To apply the Chain Rule, set $u_{1}$ as $- {(5 - 3 x)}^{2}$ .

$\frac{d}{d u_{1}} [e^{u_{1}}] \frac{d}{d x} [- {(5 - 3 x)}^{2}]$

Step 1.2

Differentiate using the Exponential Rule which states that $\frac{d}{d u_{1}} [a^{u_{1}}]$ is $a^{u_{1}} \ln (a)$ where $a$ = $e$ .

$e^{u_{1}} \frac{d}{d x} [- {(5 - 3 x)}^{2}]$

Step 1.3

Replace all occurrences of $u_{1}$ with $- {(5 - 3 x)}^{2}$ .

TASK LIST:
- A) Repeat the part of the differentiation steps starting with "To apply the" and going on through "where $a$ = $e$ .".
- B) Do these statements agree with the differentiation steps? Answer yes or no for each, quoting the deciding words: (i) Step 1.2 relies on the Exponential Rule. (ii) Step 1.3 says to replace only the first occurrence of u₁. (iii) The substitution for u₁ is made in order to apply the Chain Rule.

LISTING:
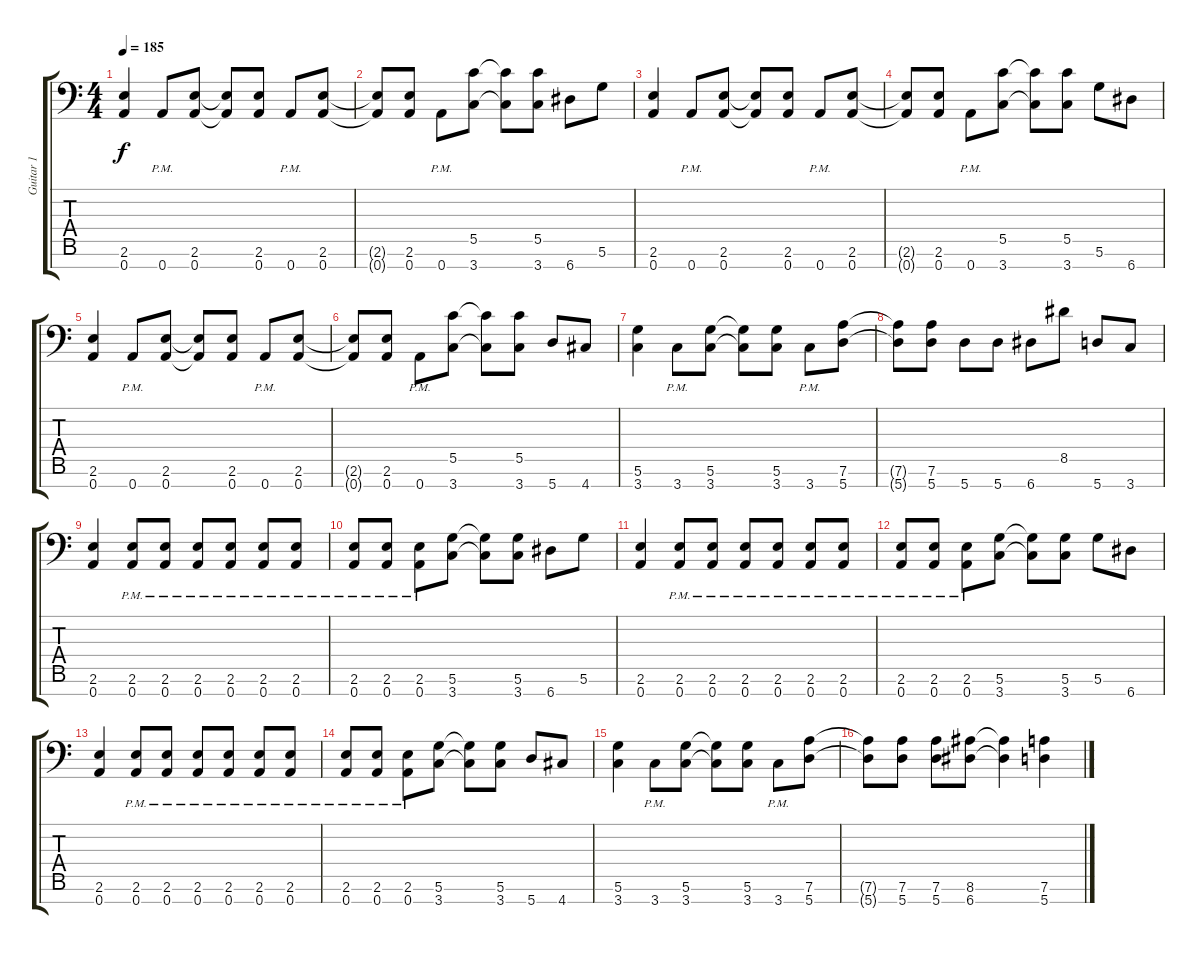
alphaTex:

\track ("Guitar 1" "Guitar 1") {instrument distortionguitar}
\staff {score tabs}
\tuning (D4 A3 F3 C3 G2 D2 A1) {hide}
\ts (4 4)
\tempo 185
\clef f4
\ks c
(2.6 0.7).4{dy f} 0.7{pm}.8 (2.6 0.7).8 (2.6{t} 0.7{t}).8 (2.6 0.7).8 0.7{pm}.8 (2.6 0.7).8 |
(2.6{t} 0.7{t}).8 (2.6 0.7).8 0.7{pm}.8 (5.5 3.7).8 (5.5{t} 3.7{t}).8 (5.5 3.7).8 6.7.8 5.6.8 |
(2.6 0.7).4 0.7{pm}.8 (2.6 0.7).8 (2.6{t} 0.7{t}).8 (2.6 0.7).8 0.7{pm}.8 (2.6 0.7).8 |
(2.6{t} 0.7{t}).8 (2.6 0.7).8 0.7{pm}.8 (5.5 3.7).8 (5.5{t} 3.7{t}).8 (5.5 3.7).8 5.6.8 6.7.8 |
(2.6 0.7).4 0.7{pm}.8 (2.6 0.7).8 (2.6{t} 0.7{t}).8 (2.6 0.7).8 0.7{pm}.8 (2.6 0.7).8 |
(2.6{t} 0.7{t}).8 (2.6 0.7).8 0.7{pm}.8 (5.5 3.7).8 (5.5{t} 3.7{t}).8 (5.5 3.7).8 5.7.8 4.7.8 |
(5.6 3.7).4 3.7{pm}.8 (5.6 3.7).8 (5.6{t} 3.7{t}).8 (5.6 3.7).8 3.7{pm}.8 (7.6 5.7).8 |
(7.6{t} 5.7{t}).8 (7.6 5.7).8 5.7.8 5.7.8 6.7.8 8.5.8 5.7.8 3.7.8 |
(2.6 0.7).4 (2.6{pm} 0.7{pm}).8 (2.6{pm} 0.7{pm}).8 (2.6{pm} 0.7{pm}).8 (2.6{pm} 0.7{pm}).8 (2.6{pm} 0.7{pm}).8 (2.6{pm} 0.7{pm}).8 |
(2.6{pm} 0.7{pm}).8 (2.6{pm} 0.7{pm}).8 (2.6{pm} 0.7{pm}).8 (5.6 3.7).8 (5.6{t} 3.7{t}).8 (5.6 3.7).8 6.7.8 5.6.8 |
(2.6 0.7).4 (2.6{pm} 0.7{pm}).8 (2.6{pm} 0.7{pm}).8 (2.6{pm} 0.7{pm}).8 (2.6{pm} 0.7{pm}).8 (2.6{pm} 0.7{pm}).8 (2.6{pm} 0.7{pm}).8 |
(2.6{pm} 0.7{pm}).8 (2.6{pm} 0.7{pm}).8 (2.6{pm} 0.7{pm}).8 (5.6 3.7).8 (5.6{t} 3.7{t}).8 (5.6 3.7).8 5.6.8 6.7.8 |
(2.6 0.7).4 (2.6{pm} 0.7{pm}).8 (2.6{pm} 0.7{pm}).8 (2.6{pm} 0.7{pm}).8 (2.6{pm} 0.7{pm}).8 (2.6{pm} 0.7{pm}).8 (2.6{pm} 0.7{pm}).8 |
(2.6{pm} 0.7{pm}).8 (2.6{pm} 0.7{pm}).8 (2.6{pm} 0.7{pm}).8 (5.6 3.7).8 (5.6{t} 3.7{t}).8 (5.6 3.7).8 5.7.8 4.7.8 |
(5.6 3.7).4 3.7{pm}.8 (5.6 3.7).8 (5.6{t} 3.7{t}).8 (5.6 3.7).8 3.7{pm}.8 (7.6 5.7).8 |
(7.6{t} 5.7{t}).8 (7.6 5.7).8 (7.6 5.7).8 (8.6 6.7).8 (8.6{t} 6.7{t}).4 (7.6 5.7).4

EXERCISE SOLUTIONS:
- A)
To apply the Chain Rule, set $u_{1}$ as $- {(5 - 3 x)}^{2}$ .

$\frac{d}{d u_{1}} [e^{u_{1}}] \frac{d}{d x} [- {(5 - 3 x)}^{2}]$

Step 1.2

Differentiate using the Exponential Rule which states that $\frac{d}{d u_{1}} [a^{u_{1}}]$ is $a^{u_{1}} \ln (a)$ where $a$ = $e$ .

- B)
(i) Yes: "Differentiate using the Exponential Rule"
(ii) No: "Replace all occurrences of"
(iii) Yes: "To apply the Chain Rule, set"